I wear my teeth down in my sleep, periodically. I'm supposed to use a bite guard, but lately I feel like I need to wear it all day long as I grit my teeth and steady myself for teachable moment #847 by 9 a.m. It's all about who controls what, how much, where are the lines, when do they move, who gets to make the choice, is there a choice... I'm exhausted. Happy, lazy bath time is a cherry tomato face battle of epic proportions. Nighttime hugs are withheld, with a smirk. Two hours into our effort for nap I drudge to my bed and lay there. It's a throwing, hitting, tantrum-y mess of days and nights here lately. Out in the world he is the model of excellence in child behavior. Delightful. Charming.
I remind myself that this is exactly what he's supposed to do, albeit with more dramatic flair than one might generally muster. This is exactly what I'm supposed to do too, to help him feel safe. The other week when he ran to his room disgruntled and slammed the door (never, ever modeled, by the way), the moment should have come with lightening bolts of foreboding. A teenager would keep the door closed for awhile and zone out to an iPod, but a two-and-a-half year old comes back with determined persistence. So I grit, and admire the zeal if not the delivery. Somewhere a thought trips along: the things you find especially annoying and trying are the things within you too.

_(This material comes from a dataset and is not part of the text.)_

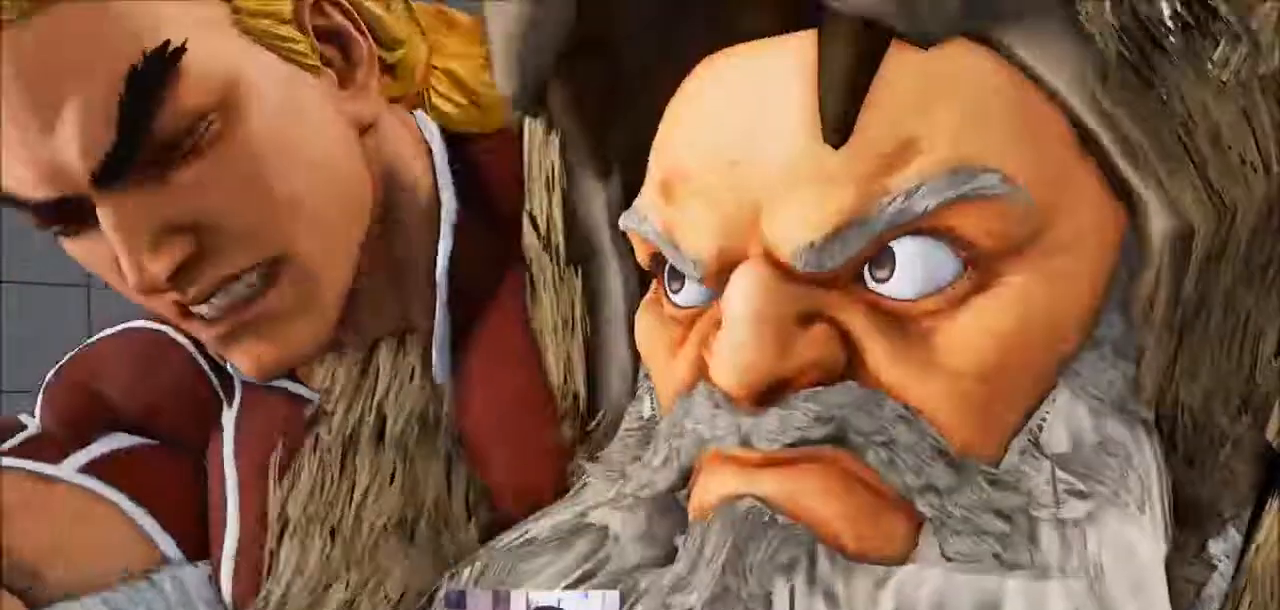
{"buttons": [], "left_stick": "center", "events": []}
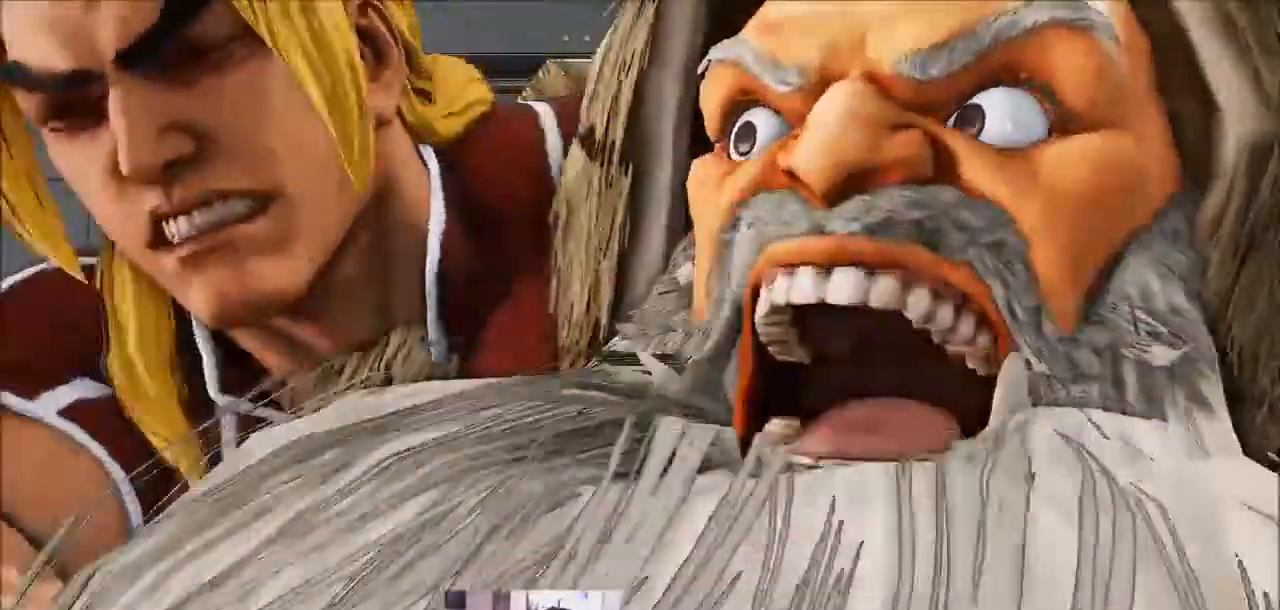
{"buttons": [], "left_stick": "center", "events": []}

We stirred the beginnings of weekly banana bread yesterday and he looked up at me, chef's hat and apron poised just so, and said, "Me lub me Mama" for the very first time ever. Swoon. I keep defining the boundaries and he keeps pushing them and it's just beginning. Maybe what my defined parameters need is something to toss them around a bit, for growth and all. Toddler Boot Camp is, in any given moment, me doing the push-ups or me barking: "Lights out."
I want a "frolic through the little daisy-covered meadows"-type of a picnic-y series of days, not a dust billowing, barbed wire, marching sort-of slop thing. I'm all for a bit of compromise; we could march through the meadow, you know. I'm ready for him to share a little lub.